Posted: Mar.29, 2007, 2:14 pm EDT
Always and without exception, baseball is about the players.
So who will be the players to watch in 2007? That all depends on the criteria. But while the fantasy geeks do their last-minute cramming on rookies and sleepers, here are 10 players to watch during the summer of 2007, albeit for different reasons:
1. Alex Rodriguez, 3B, New York Yankees
Let’s be honest: A-Rod’s life is a reality show. Next week, Alex talks about going to therapy! Putting a guy like A-Rod in New York has created the perfect storm, and now Rodriguez is entering a potential free-agent year because he has the right to opt out of his current deal at the end of the season. Here’s betting that he walks.
Meanwhile, there is a season to be played.
Bob Jordan/APMets shortstop Jose Reyes is a blur of energy on the baseball diamond.
2. Jose Reyes, SS, New York Mets
Now here’s a guy who truly belongs on the big stage. Truth be told, watching Reyes leg out a triple is more exciting than the Kentucky Derby. Coming off a season during which he batted .300 with 194 hits, 122 runs scored, 30 doubles, 17 triples, 19 home runs, 81 RBI and 64 stolen bases, Reyes is now The Most Dynamic Player in Baseball.
And he’s got an arm as strong as Joel Zumaya’s.
3. Barry Bonds, OF, San Francisco Giants
Unlike A-Rod, he is beyond Reality Show status. (Quite literally, in fact.) As he approaches Hank Aaron’s all-time home run record, Bonds somehow has gone from one of the truly great, multi-talented players in baseball history to one of the sadder figures of our (pas)time. As a home run king, we all know he will be a fraud. But how will America react?
And will he ever actually go to The Big House?
4. Daisuke Matsuzaka, RHP, Boston Red Sox
Red Sox fans always have been an excitable lot, but now they’ve just added a country of roughly 130 million to their viewing audience. Sox officials spent a whopping $103.11 million to get Matsuzaka -- a $51.11 million posting fee and $52 million, six-year contract -- and Matsuzaka has never thrown a professional pitch in a meaningful game on American soil.
What if the guy is a bust?
5. Alfonso Soriano, OF, Chicago Cubs
During the off-season, Soriano signed the biggest contract of any player available on the free-agent market, $136 million over eight years, an average of $17 million. A rare 40-40 player who plays defense as if blindfolded, Soriano is now being asked to play center field at cold, windy and raw Wrigley Field for mercurial manager Lou Piniella. Expect to see this guy in the highlights.
6. Gary Sheffield, OF, Detroit Tigers
If it seemed that the defending American League champions were relatively quiet during the off-season, it’s because they were. The Tigers acted swiftly in acquiring Sheffield from the Yankees, then sat back and brought back pretty much their entire team, especially the pitching staff.

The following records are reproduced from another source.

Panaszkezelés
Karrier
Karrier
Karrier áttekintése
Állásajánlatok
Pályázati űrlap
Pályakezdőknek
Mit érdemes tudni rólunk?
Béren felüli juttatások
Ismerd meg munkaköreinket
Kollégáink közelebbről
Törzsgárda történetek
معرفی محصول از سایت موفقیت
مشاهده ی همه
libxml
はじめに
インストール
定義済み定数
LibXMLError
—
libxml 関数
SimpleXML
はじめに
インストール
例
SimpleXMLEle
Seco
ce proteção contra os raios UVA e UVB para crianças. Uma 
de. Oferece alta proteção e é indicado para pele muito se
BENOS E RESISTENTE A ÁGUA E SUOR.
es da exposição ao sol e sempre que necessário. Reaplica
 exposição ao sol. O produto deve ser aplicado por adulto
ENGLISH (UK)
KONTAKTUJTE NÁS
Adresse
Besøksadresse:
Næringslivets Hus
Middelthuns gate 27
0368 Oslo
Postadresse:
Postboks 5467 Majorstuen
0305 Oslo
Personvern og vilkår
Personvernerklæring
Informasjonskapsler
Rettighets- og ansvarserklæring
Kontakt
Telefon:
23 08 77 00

The one thing last year’s club lacked was a patient hitter with power who rarely strikes out.
Now they have him.
7. Carlos Zambrano, RHP, Chicago Cubs
Last season, for a positively dreadful Cubs team that had the worst record in the National League, Zambrano went 16-7 with a 3.41 ERA and 210 strikeouts. How good could he be now? Zambrano is mercurial by nature and went through some public posturing before avoiding arbitration and agreeing to a one-year, $12.4 million contract.
Unless he signs an extension, he’ll be a free agent in November.

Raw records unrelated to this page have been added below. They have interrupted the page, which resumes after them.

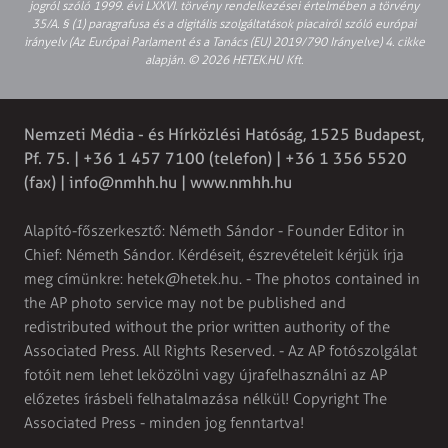
jogról szóló 1999. évi LXXVI. törvény rendelkezései értelmében a törvény
35/A. § (1) paragrafusa és a digitális szolgáltatások piacairól szóló európai
irányelv (Az Európai Parlament és a Tanács (EU) 2019/790 Irányelve) 4. cikke
alapján. © 2026 HETEK.HU Kft.
Nemzeti Média - és Hírközlési Hatóság, 1525 Budapest,
Pf. 75. | +36 1 457 7100 (telefon) | +36 1 356 5520
(fax) |
info@nmhh.hu
| www.nmhh.hu
Alapító-főszerkesztő: Németh Sándor - Founder Editor in
Chief: Németh Sándor. Kérdéseit, észrevételeit kérjük írja
meg címünkre:
hetek@hetek.hu
. - The photos contained in
the AP photo service may not be published and
redistributed without the prior written authority of the
Associated Press. All Rights Reserved. - Az AP fotószolgálat
fotóit nem lehet leközölni vagy újrafelhasználni az AP
előzetes írásbeli felhatalmazása nélkül! Copyright The
Associated Press - minden jog fenntartva!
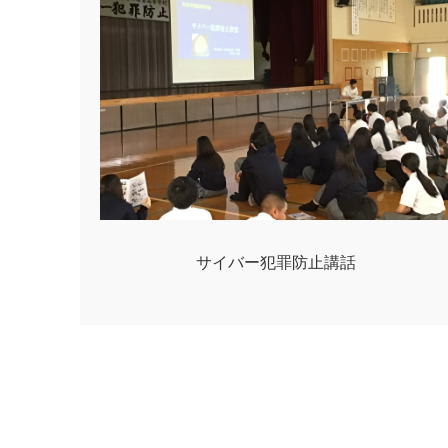
サイバー犯罪防止講話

8. Andruw Jones, OF, Atlanta Braves
Funny, isn’t it? Two years ago, Jones was the Hank Aaron Award winner in the National League and the runner-up in the NL Most Valuable Player Award balloting. Now, he might trade bait (again) come July 31. The Braves have reinforced their bullpen (and then some) in an effort to improve, but if they fail to contend in the NL East, You Know Who might be available because he is eligible for agency in November.
Not a bad midseason pickup, eh?
9. Rich Harden, RHP, Oakland A’s
Every year, there are a number of players who seem to reach the proverbial crossroads; this season, Harden is among those at the top of the list. In his first full season of 2004, Harden won 11 games and posted a 3.99 ERA while striking out 167 in 189.2 innings. Since that time, he’s pitched only 174.2 innings, including a mere 46.2 last year.
So is this guy going to be a stud?
10. Ichiro Suzuki, OF, Seattle Mariners
As strange as it seems, the former MVP and owner of six consecutive 200-hit seasons could be a free agent by the end of this season. Earlier this spring, Suzuki entertained onlookers by hitting a succession of home runs during bating practice, and many have theorized that there always has been more power in that bat than Suzuki might have let on.
Now that there could be money at stake, think Ichiro might hit a few more homers?